US Cold Warriors turn up the heat on Mexico
Latin American heads of state are threatening to skip the upcoming Summit of the Americas in Los Angeles next month, putting at risk the White House’s Cold War agenda. In response, Biden is warning neighbors in Mexico and the Caribbean to fall in line or face the consequences. It seems the Monroe Doctrine is still very much alive.
Mexican President Andrés Manuel López Obrador has threatened to skip the Summit if Cuba, Venezuela, and Nicaragua were excluded. He was quickly followed by other regional leaders like Bolivia’s Pres. Bolivia's President Luis Arce, who were protesting indications given by the Biden administration that the U.S. would only invite “democratically elected” leaders to the summit, which is taking place in Los Angeles early next month. In other words, no socialists, leftists, or independistas allowed at the table.
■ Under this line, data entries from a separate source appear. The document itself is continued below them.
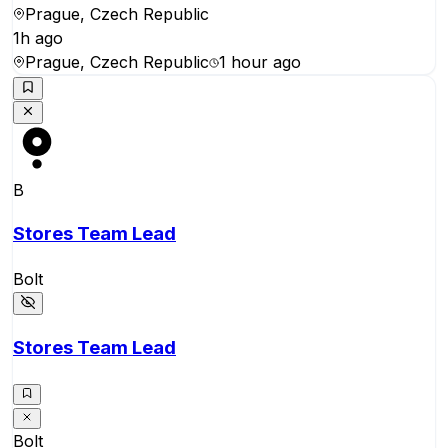
Prague, Czech Republic
1h ago
Prague, Czech Republic
1 hour ago
B
Stores Team Lead
Bolt
Stores Team Lead
Bolt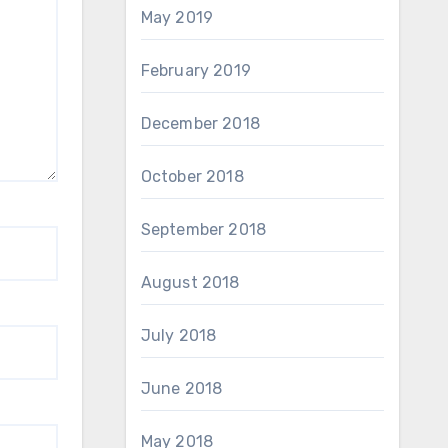
May 2019
February 2019
December 2018
October 2018
September 2018
August 2018
July 2018
June 2018
May 2018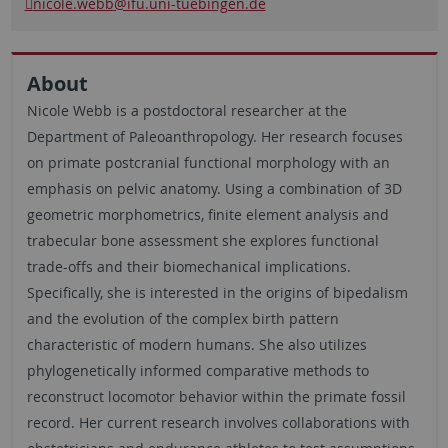
nicole.webb
@ifu.uni-tuebingen.de
About
Nicole Webb is a postdoctoral researcher at the
Department of Paleoanthropology. Her research focuses
on primate postcranial functional morphology with an
emphasis on pelvic anatomy. Using a combination of 3D
geometric morphometrics, finite element analysis and
trabecular bone assessment she explores functional
trade-offs and their biomechanical implications.
Specifically, she is interested in the origins of bipedalism
and the evolution of the complex birth pattern
characteristic of modern humans. She also utilizes
phylogenetically informed comparative methods to
reconstruct locomotor behavior within the primate fossil
record. Her current research involves collaborations with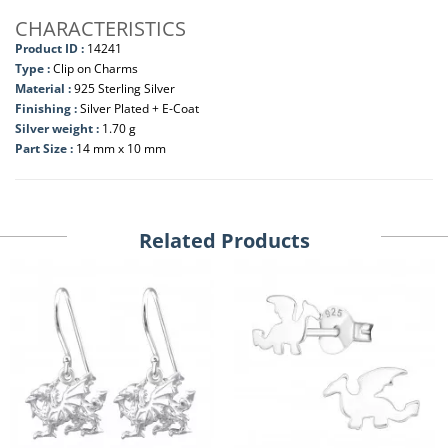
CHARACTERISTICS
Product ID :
14241
Type :
Clip on Charms
Material :
925 Sterling Silver
Finishing :
Silver Plated + E-Coat
Silver weight :
1.70 g
Part Size :
14 mm x 10 mm
Related Products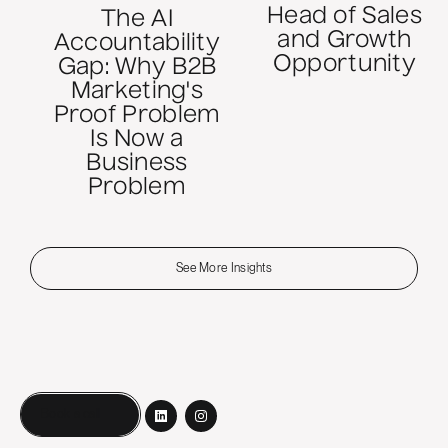
Head of Sales
The AI
and Growth
Accountability
Opportunity
Gap: Why B2B
Marketing's
Proof Problem
Is Now a
Business
Problem
See More Insights
Book a call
The new leftist leader of Honduras, Xiomara Castro, also raised concerns, as did many Caribbean nations. "If all the nations are not present, it is not the Summit of the Americas", said Castro.
The 14 countries that make up the Community of Caribbean States (CARICOM) have expressed their rejection of exclusionary policies and the Premier of St. Vincent and the Grenadines, Ralph Gonsalves, and the Minister of Foreign Affairs of Trinidad and Tobago, Amery Browne, raised their voices against the U.S. action.
At the same time, the more than fifty leaders who form part of the Puebla Group called for unity in the region and stressed that "we do not want the division of Latin America and the Caribbean, much less that this be proto-colonized in a selective Summit managed by the United States".
A boycott by leaders of Mexico and Brazil — the region’s two largest nations — would deliver a humiliating blow to the White House.
Mexico’s act of defiance drew a rebuke from Biden's special adviser for the summit, former Sen. Chris Dodd who reminded the Mexican president of the Golden Rule: He who has the gold gets to make the rules. But now Dodd is reportedly trying to “smooth out” tensions after López Obrador basically told him to fu*k off.
Before the U.S. visit to Mexico, the Biden administration also made two major announcements that some see as an effort to try to meet López Obrador and other leaders halfway. On Monday, the White House announced plans to make it easier for families to send money and visit relatives in Cuba, reversing a Trump era move. On Tuesday, the administration announced it was easing some oil sanctions on Venezuela.